Three counterintuitive scenarios for driverless vehicles

The standard story is that traffic deaths will dwindle, cities will spread out magnificently, and you’ll all be reading MR on your morning commute rather than fighting the traffic.  Maybe so, but what other options are at least worth considering, if only out of contrarian orneriness?:

1. Driverless cars are not actually much better than the really good German streetcar systems.  Those come closer to door-to-door service than many people realize, and of course they have lower energy and congestion costs.

2. The need for exact mapping of streets will restrict driverless vehicles to well-known, well-trodden paths, much like bus lines.  There is nothing wrong with that, but ultimately it won’t do more than save the cost of the bus driver.  Or worse yet — some automobile lanes may be turned over to municipal driverless vehicles in a way which makes traffic problems worse.  It will end up as a way to push cars out of the picture, without building up the broader mass transit network very much.
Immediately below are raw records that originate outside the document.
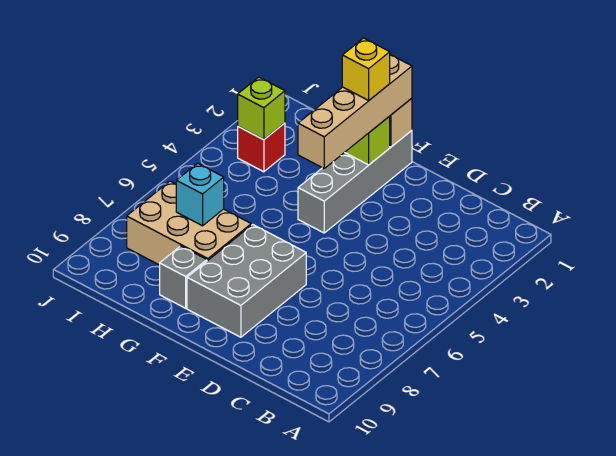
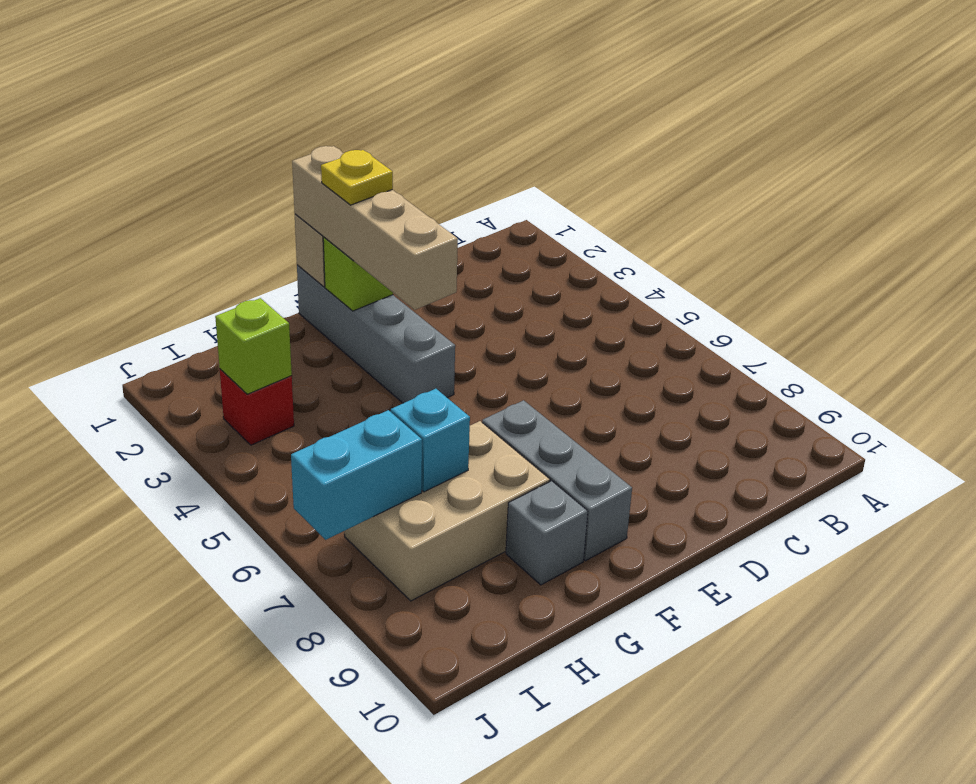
grey brick E7:F9 level 1 -> grey brick F7:F9 level 1
yellow brick F2 level 4 -> yellow plate F2 level 4
none -> cyan brick I7:J7 level 2

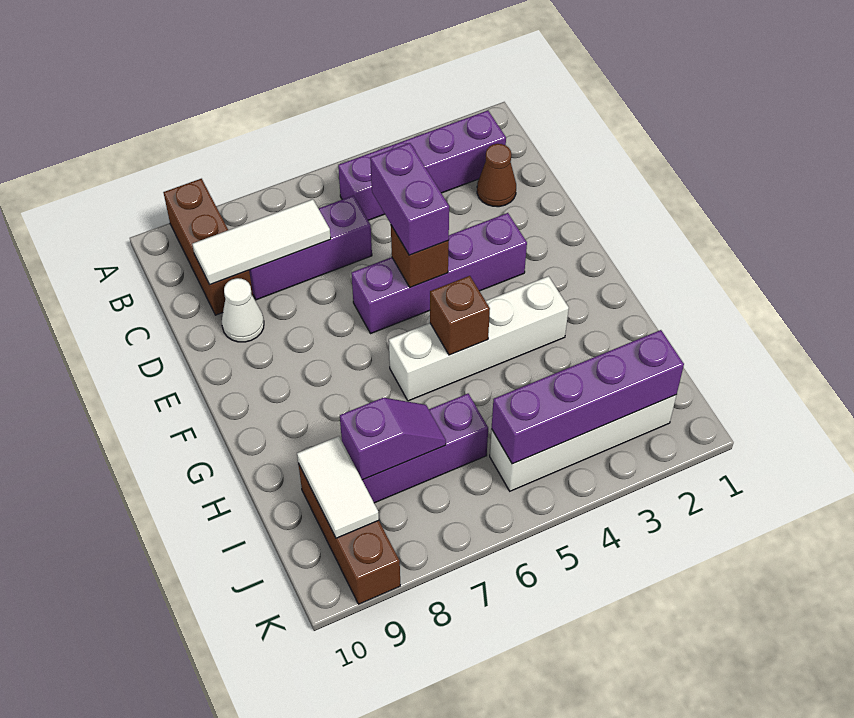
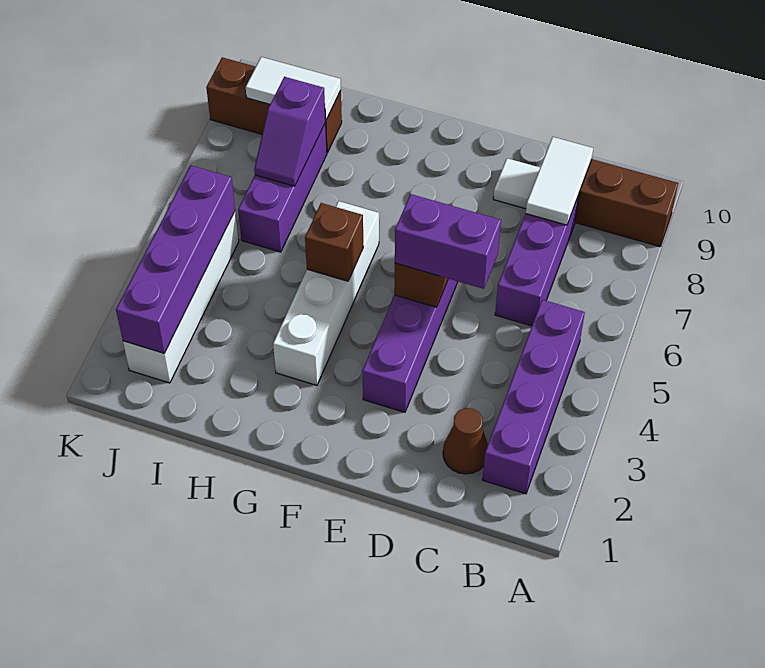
white tile C7:C9 level 2 -> white tile C8:C9 level 2
white cone D9 level 1 -> white tile D9 level 1

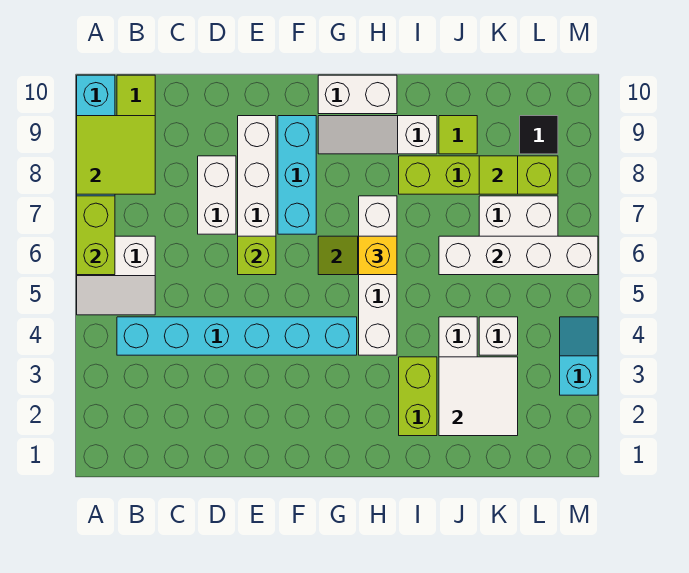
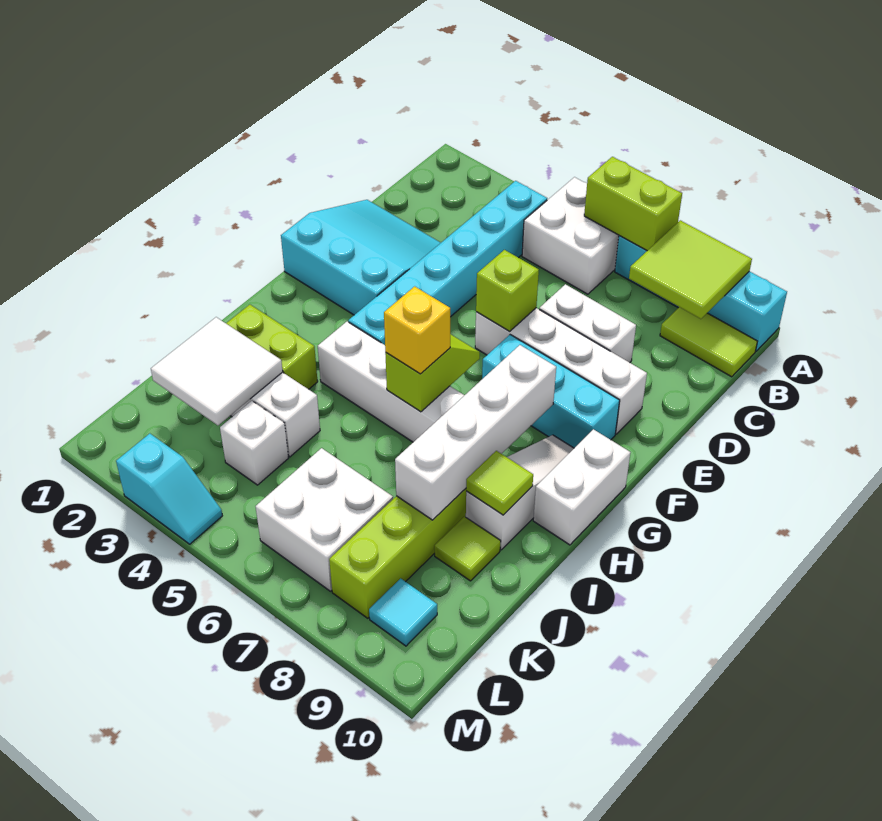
white slope A5:B6 level 1 top 6 -> white brick A5:B6 level 1
none -> cyan slope D1:F3 level 1 top F
white brick J6:M6 level 2 -> white brick G8:J8 level 2
lime tile K8 level 2 -> lime tile I9 level 2
black tile L9 level 1 -> cyan tile L9 level 1

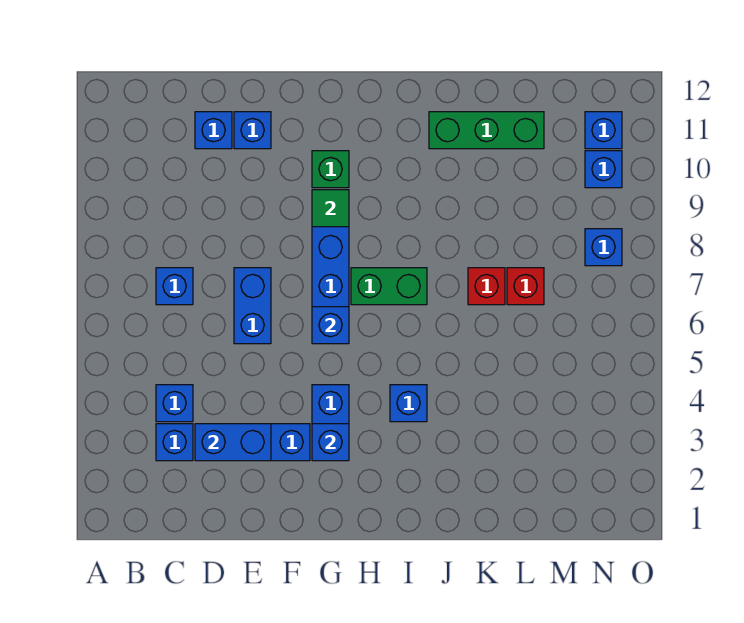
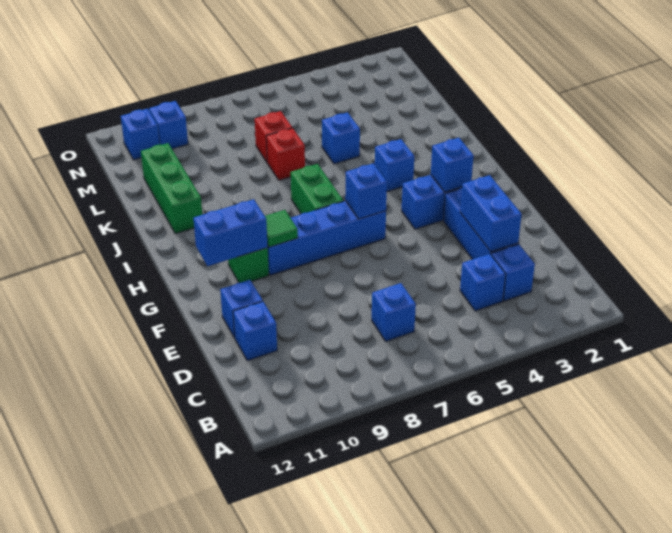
blue brick E6:E7 level 1 -> blue brick G10:G11 level 2
blue brick N8 level 1 -> blue brick K5 level 1

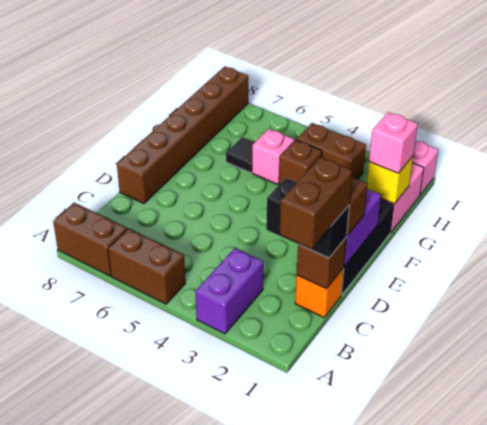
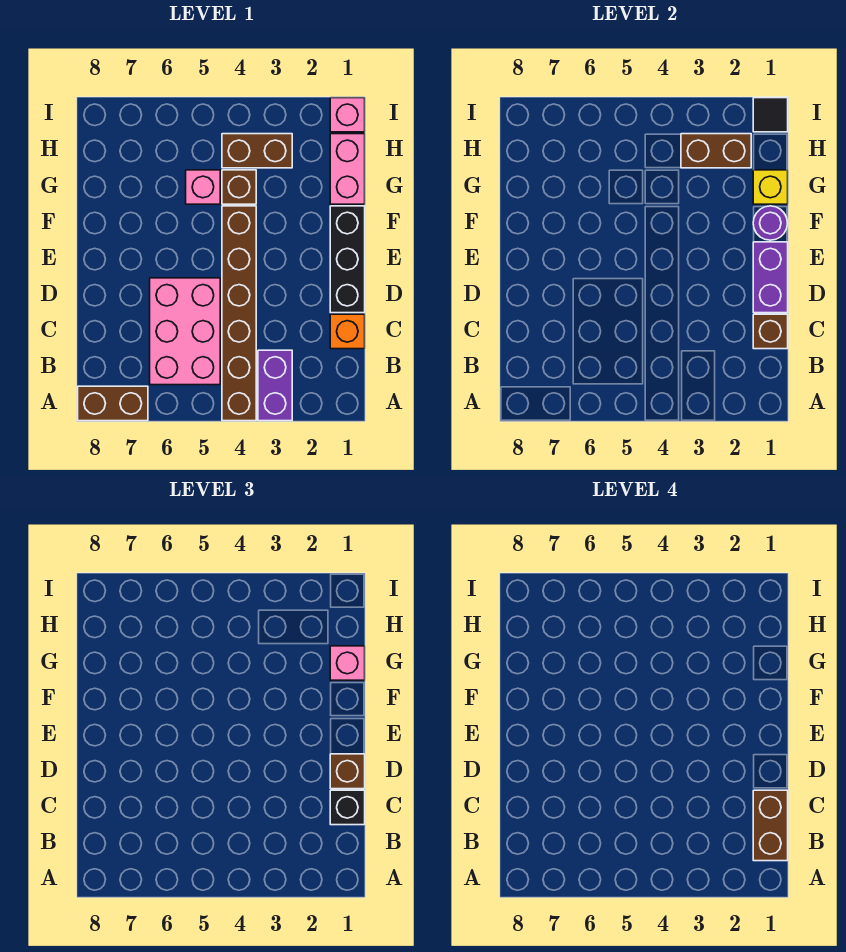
brown brick A5:A6 level 1 -> brown brick H2:H3 level 2
none -> pink brick B5:D6 level 1
black brick C1:C2 level 3 -> black brick C1 level 3
brown brick D8:I8 level 1 -> brown brick A4:F4 level 1
none -> purple round brick F1 level 2
black tile G6 level 1 -> black tile I1 level 2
3. Driverless cars will give governments a chance to “redo” the whole driving side of American life.  Is this so great?  (Imagine if we had to write a new Constitution today.)  Just think, with driverless cars and laissez-faire there will be so many car trips, a city might collapse under the weight of its own congestion.  So a quantity-rationed system will be introduced, and ultimately all of driving will end up more controlled and more regulated, based on licenses in fact and no I don’t mean drivers’ licenses.

Most generally, your predictions for driverless cars should depend heavily upon: a) will there be rational congestion pricing?, and b) how rapidly will cities rezone to take advantage of the new opportunities?  I am not sure we should be especially optimistic about either a) or b).

Or put it this way: the absence of congestion pricing in most major urban centers means we are already bad at running roads, for whatever public choice reasons.  So maybe we’ll get a bad version of driverless cars too.

For a conversation related to this post I am indebted to Alex Tabarrok and also Joe Bous.